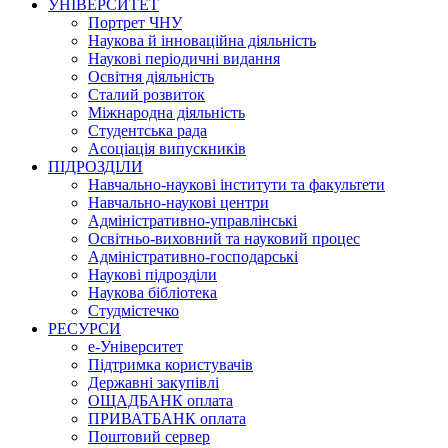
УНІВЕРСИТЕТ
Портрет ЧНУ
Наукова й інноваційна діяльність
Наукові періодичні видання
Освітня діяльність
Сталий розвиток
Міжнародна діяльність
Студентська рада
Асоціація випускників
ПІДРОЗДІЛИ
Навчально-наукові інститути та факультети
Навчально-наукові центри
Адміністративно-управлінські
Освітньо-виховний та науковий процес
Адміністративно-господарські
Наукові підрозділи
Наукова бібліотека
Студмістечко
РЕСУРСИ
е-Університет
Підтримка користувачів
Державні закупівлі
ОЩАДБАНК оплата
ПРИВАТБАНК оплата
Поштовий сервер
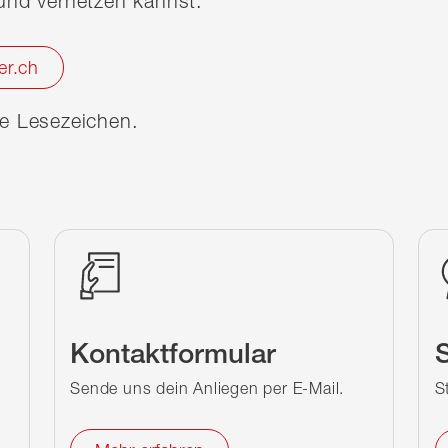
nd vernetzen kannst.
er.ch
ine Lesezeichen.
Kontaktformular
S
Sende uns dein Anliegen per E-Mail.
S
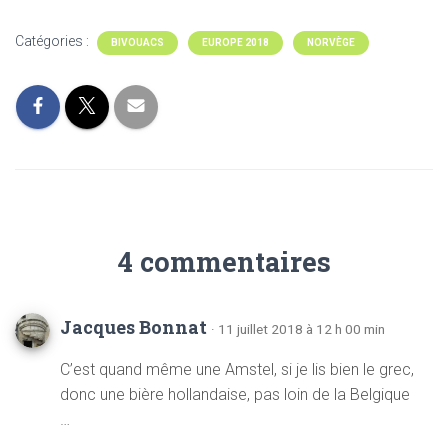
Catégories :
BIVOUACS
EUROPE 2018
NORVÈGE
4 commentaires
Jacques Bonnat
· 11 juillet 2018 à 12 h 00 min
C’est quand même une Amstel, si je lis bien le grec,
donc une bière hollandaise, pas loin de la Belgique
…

→ **Task to complete**
Output exactly one stretch of the listing: from the line containing "Наукова й інноваційна діяльність" through the line containing "е-Університет", both end lines included.

→ **The completed task**
Наукова й інноваційна діяльність
Наукові періодичні видання
Освітня діяльність
Сталий розвиток
Міжнародна діяльність
Студентська рада
Асоціація випускників
ПІДРОЗДІЛИ
Навчально-наукові інститути та факультети
Навчально-наукові центри
Адміністративно-управлінські
Освітньо-виховний та науковий процес
Адміністративно-господарські
Наукові підрозділи
Наукова бібліотека
Студмістечко
РЕСУРСИ
е-Університет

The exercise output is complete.